For Julien, who started his Ph.D. work in 2007, FACTEL has provided him with the opportunity to do everything from design, hands-on building of the instrument, software development, instrument calibration, simulation, and now data analysis. He will continue to work on the larger, second-generation prototype of FACTEL for his thesis.

Says McConnell, "These students develop a diversity of skills that are widely applicable, including those in computer modeling because we do modeling of every instrument we make. In order to be good experimental scientists they really need hardware, software, and the hands-on science experience."
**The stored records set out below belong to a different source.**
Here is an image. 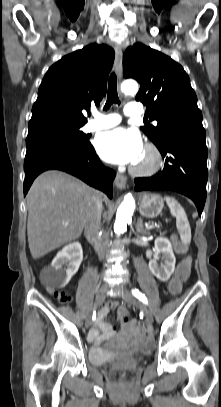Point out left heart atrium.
I'll return each instance as SVG.
<instances>
[{
  "label": "left heart atrium",
  "instance_id": "left-heart-atrium-1",
  "mask_svg": "<svg viewBox=\"0 0 221 407\" xmlns=\"http://www.w3.org/2000/svg\"><path fill=\"white\" fill-rule=\"evenodd\" d=\"M96 148L102 158L115 164H135L144 150L138 132L122 127L100 134Z\"/></svg>",
  "mask_w": 221,
  "mask_h": 407
}]
</instances>
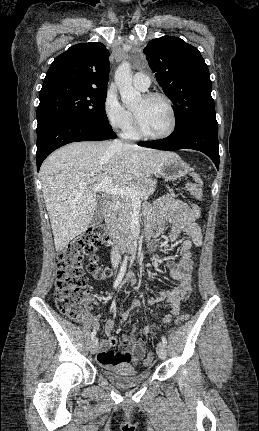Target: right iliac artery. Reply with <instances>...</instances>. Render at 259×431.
<instances>
[{
    "instance_id": "82829eb1",
    "label": "right iliac artery",
    "mask_w": 259,
    "mask_h": 431,
    "mask_svg": "<svg viewBox=\"0 0 259 431\" xmlns=\"http://www.w3.org/2000/svg\"><path fill=\"white\" fill-rule=\"evenodd\" d=\"M126 268H127V256L124 258L119 274L114 282L113 288H117L120 282L122 281ZM95 335H96V330H93L91 333V339H94Z\"/></svg>"
}]
</instances>
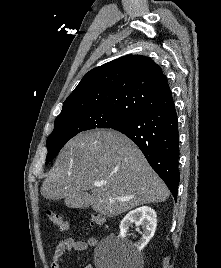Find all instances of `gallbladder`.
I'll use <instances>...</instances> for the list:
<instances>
[{
    "label": "gallbladder",
    "mask_w": 221,
    "mask_h": 268,
    "mask_svg": "<svg viewBox=\"0 0 221 268\" xmlns=\"http://www.w3.org/2000/svg\"><path fill=\"white\" fill-rule=\"evenodd\" d=\"M89 196L90 195L88 193L84 194L85 198H89ZM68 203L70 204V207L78 209H83L90 206L86 199H69Z\"/></svg>",
    "instance_id": "bac80fb5"
}]
</instances>
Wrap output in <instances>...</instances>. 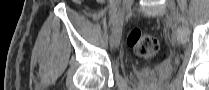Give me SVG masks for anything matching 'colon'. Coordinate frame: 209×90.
<instances>
[{"label":"colon","mask_w":209,"mask_h":90,"mask_svg":"<svg viewBox=\"0 0 209 90\" xmlns=\"http://www.w3.org/2000/svg\"><path fill=\"white\" fill-rule=\"evenodd\" d=\"M127 44L135 53L143 58H153L159 52V43L155 37L143 33L138 28L130 29L127 33Z\"/></svg>","instance_id":"5ec220e1"}]
</instances>
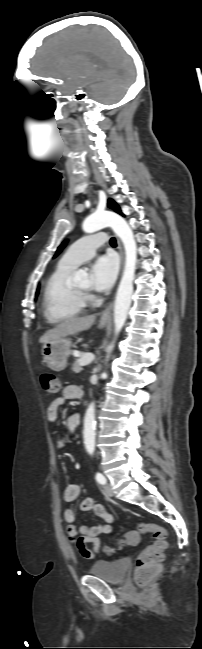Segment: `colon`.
<instances>
[{
	"instance_id": "5ec220e1",
	"label": "colon",
	"mask_w": 202,
	"mask_h": 649,
	"mask_svg": "<svg viewBox=\"0 0 202 649\" xmlns=\"http://www.w3.org/2000/svg\"><path fill=\"white\" fill-rule=\"evenodd\" d=\"M41 386L45 392L56 394L60 391L61 381L59 377L52 372H43L41 377ZM140 534H151L155 538L154 544L143 549L136 558L135 577L139 584H145L156 576L163 562V551L167 547L166 530L154 523H139L136 530L125 533L118 545L135 544ZM113 547L107 546L105 552L110 554Z\"/></svg>"
}]
</instances>
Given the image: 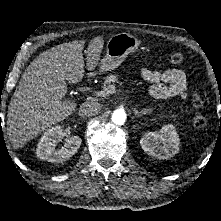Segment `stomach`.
I'll list each match as a JSON object with an SVG mask.
<instances>
[{"label": "stomach", "mask_w": 221, "mask_h": 221, "mask_svg": "<svg viewBox=\"0 0 221 221\" xmlns=\"http://www.w3.org/2000/svg\"><path fill=\"white\" fill-rule=\"evenodd\" d=\"M140 41L129 33L112 35L106 48V55L101 59L99 72L111 71L117 68L125 58L138 49Z\"/></svg>", "instance_id": "stomach-1"}]
</instances>
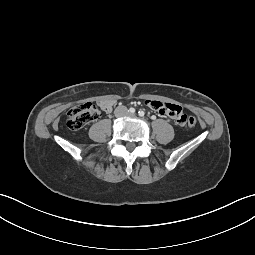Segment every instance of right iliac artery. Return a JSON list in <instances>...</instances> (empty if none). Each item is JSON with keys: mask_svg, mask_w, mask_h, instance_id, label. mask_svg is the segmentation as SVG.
I'll return each instance as SVG.
<instances>
[{"mask_svg": "<svg viewBox=\"0 0 255 255\" xmlns=\"http://www.w3.org/2000/svg\"><path fill=\"white\" fill-rule=\"evenodd\" d=\"M129 112H130L131 114H134V113H135V109H134L133 107H131V108L129 109Z\"/></svg>", "mask_w": 255, "mask_h": 255, "instance_id": "1", "label": "right iliac artery"}]
</instances>
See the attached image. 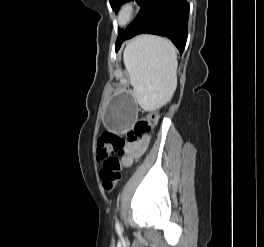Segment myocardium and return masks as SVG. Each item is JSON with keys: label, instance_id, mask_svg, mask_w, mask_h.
Wrapping results in <instances>:
<instances>
[{"label": "myocardium", "instance_id": "1", "mask_svg": "<svg viewBox=\"0 0 264 247\" xmlns=\"http://www.w3.org/2000/svg\"><path fill=\"white\" fill-rule=\"evenodd\" d=\"M136 12L137 7L135 2L128 1L121 4L116 14V20L118 24L120 26H126L130 24L134 20Z\"/></svg>", "mask_w": 264, "mask_h": 247}]
</instances>
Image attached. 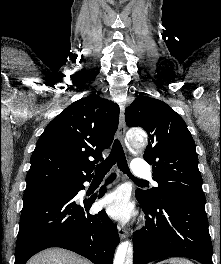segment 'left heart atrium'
Here are the masks:
<instances>
[{
	"mask_svg": "<svg viewBox=\"0 0 221 264\" xmlns=\"http://www.w3.org/2000/svg\"><path fill=\"white\" fill-rule=\"evenodd\" d=\"M101 205L110 217L120 221L129 220L134 210L128 193L123 188L107 193L101 200Z\"/></svg>",
	"mask_w": 221,
	"mask_h": 264,
	"instance_id": "1",
	"label": "left heart atrium"
}]
</instances>
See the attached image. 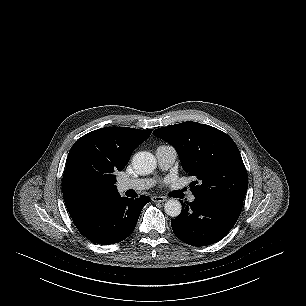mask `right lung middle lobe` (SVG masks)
Wrapping results in <instances>:
<instances>
[{"instance_id":"right-lung-middle-lobe-1","label":"right lung middle lobe","mask_w":306,"mask_h":306,"mask_svg":"<svg viewBox=\"0 0 306 306\" xmlns=\"http://www.w3.org/2000/svg\"><path fill=\"white\" fill-rule=\"evenodd\" d=\"M79 177L82 183L88 187L96 186L105 180V178L101 177L85 162L80 167ZM107 180L111 181L112 183L116 182V176L114 175V172H110Z\"/></svg>"}]
</instances>
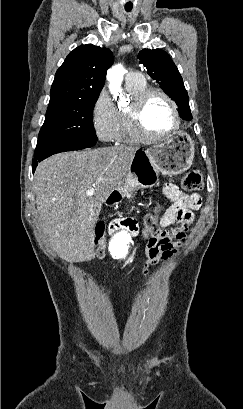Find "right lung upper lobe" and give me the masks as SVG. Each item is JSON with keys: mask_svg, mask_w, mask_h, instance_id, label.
Here are the masks:
<instances>
[{"mask_svg": "<svg viewBox=\"0 0 243 409\" xmlns=\"http://www.w3.org/2000/svg\"><path fill=\"white\" fill-rule=\"evenodd\" d=\"M112 52L92 44L74 49L57 70L50 102L96 100L103 88Z\"/></svg>", "mask_w": 243, "mask_h": 409, "instance_id": "cb5924a9", "label": "right lung upper lobe"}]
</instances>
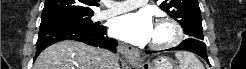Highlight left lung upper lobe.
Instances as JSON below:
<instances>
[{
	"label": "left lung upper lobe",
	"mask_w": 246,
	"mask_h": 69,
	"mask_svg": "<svg viewBox=\"0 0 246 69\" xmlns=\"http://www.w3.org/2000/svg\"><path fill=\"white\" fill-rule=\"evenodd\" d=\"M160 7L181 24L186 35L203 41L201 11L197 0H165Z\"/></svg>",
	"instance_id": "left-lung-upper-lobe-1"
}]
</instances>
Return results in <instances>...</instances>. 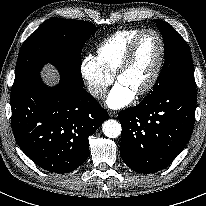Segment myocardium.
<instances>
[{"mask_svg": "<svg viewBox=\"0 0 206 206\" xmlns=\"http://www.w3.org/2000/svg\"><path fill=\"white\" fill-rule=\"evenodd\" d=\"M148 33H152L154 35L157 36L158 40H159V44H160V52H159V57H158V61L156 64V67L153 71V74L150 78V80L148 81V83L140 90L138 91L135 95L137 97H142L146 94H148L156 85L163 65H164V61H165V54H166V46H165V41L163 36L161 35V33L155 29H144L142 30L137 36H135V38L132 40V42L130 43L124 57L122 58L121 62L119 63L117 70L115 72V80L118 81V79L120 78V76L126 72V70L129 68L131 62L133 61V58L135 56L138 44L140 42V40L142 39V37Z\"/></svg>", "mask_w": 206, "mask_h": 206, "instance_id": "myocardium-1", "label": "myocardium"}]
</instances>
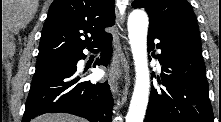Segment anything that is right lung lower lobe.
<instances>
[{
	"label": "right lung lower lobe",
	"mask_w": 221,
	"mask_h": 122,
	"mask_svg": "<svg viewBox=\"0 0 221 122\" xmlns=\"http://www.w3.org/2000/svg\"><path fill=\"white\" fill-rule=\"evenodd\" d=\"M111 41L109 34L88 48L93 51V48L101 45L104 49L95 65L107 66L112 54ZM84 58L82 52L66 65L34 74L22 122H29L49 112L70 113L90 122H111L113 98L108 82H79L76 64Z\"/></svg>",
	"instance_id": "right-lung-lower-lobe-1"
}]
</instances>
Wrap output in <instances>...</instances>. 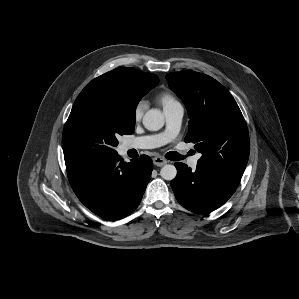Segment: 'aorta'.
I'll return each mask as SVG.
<instances>
[{"label":"aorta","mask_w":299,"mask_h":299,"mask_svg":"<svg viewBox=\"0 0 299 299\" xmlns=\"http://www.w3.org/2000/svg\"><path fill=\"white\" fill-rule=\"evenodd\" d=\"M164 115L158 109L148 110L143 117V125L147 130L158 131L164 126ZM160 175L165 180H173L177 175V169L172 164L163 166Z\"/></svg>","instance_id":"1"}]
</instances>
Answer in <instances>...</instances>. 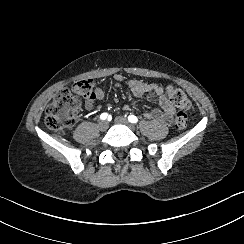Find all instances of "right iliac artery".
Listing matches in <instances>:
<instances>
[{"mask_svg":"<svg viewBox=\"0 0 244 244\" xmlns=\"http://www.w3.org/2000/svg\"><path fill=\"white\" fill-rule=\"evenodd\" d=\"M108 118V120H111V115H108L107 113H102L101 115H100V119H102V120H105V119H107Z\"/></svg>","mask_w":244,"mask_h":244,"instance_id":"obj_1","label":"right iliac artery"}]
</instances>
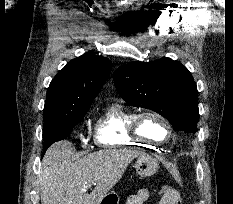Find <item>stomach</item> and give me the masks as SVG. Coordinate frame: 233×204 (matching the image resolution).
Returning <instances> with one entry per match:
<instances>
[{
    "instance_id": "0dacf381",
    "label": "stomach",
    "mask_w": 233,
    "mask_h": 204,
    "mask_svg": "<svg viewBox=\"0 0 233 204\" xmlns=\"http://www.w3.org/2000/svg\"><path fill=\"white\" fill-rule=\"evenodd\" d=\"M135 169L138 175L141 177H149L156 173L158 164L156 159L149 155L143 154L138 156L136 159ZM100 204H103V200L100 202Z\"/></svg>"
}]
</instances>
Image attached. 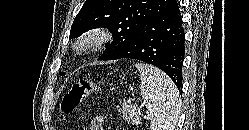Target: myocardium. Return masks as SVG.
<instances>
[{
	"label": "myocardium",
	"mask_w": 249,
	"mask_h": 130,
	"mask_svg": "<svg viewBox=\"0 0 249 130\" xmlns=\"http://www.w3.org/2000/svg\"><path fill=\"white\" fill-rule=\"evenodd\" d=\"M112 31L108 27L98 26L88 29L72 43V51L77 55H84L101 48L111 41Z\"/></svg>",
	"instance_id": "f54148a6"
}]
</instances>
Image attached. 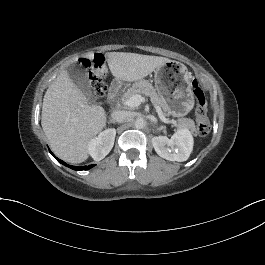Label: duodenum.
Here are the masks:
<instances>
[{
  "label": "duodenum",
  "mask_w": 265,
  "mask_h": 265,
  "mask_svg": "<svg viewBox=\"0 0 265 265\" xmlns=\"http://www.w3.org/2000/svg\"><path fill=\"white\" fill-rule=\"evenodd\" d=\"M120 87H121V83L120 82L115 81V82L112 83V85L110 86V89H109V97H110V99H114L117 96V94H118V92L120 90Z\"/></svg>",
  "instance_id": "obj_1"
}]
</instances>
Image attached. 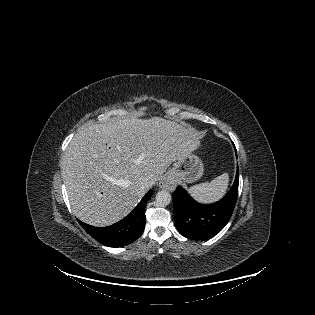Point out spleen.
Segmentation results:
<instances>
[{
  "instance_id": "3e777b00",
  "label": "spleen",
  "mask_w": 315,
  "mask_h": 315,
  "mask_svg": "<svg viewBox=\"0 0 315 315\" xmlns=\"http://www.w3.org/2000/svg\"><path fill=\"white\" fill-rule=\"evenodd\" d=\"M229 175L224 173L211 182L194 185L189 188L190 195L201 203H212L221 199L228 187Z\"/></svg>"
}]
</instances>
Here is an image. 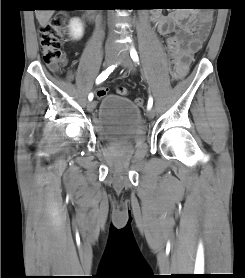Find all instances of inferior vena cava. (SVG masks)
I'll return each mask as SVG.
<instances>
[{"label":"inferior vena cava","instance_id":"1","mask_svg":"<svg viewBox=\"0 0 245 278\" xmlns=\"http://www.w3.org/2000/svg\"><path fill=\"white\" fill-rule=\"evenodd\" d=\"M115 31L113 28H111L110 34H109V41H113L115 39Z\"/></svg>","mask_w":245,"mask_h":278}]
</instances>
McConnell notes that undergraduates, too, always play shorter-term roles in these balloon missions, and in fact his own son, a high school student, helped with some of the detector assembly work.

"Just the exposure to the world of experimental space science, and knowing that they had a hand in something that went up to space, or near space, is invaluable."

by David Sims, Science Writer, Institute for the Study of Earth, Oceans, and Space.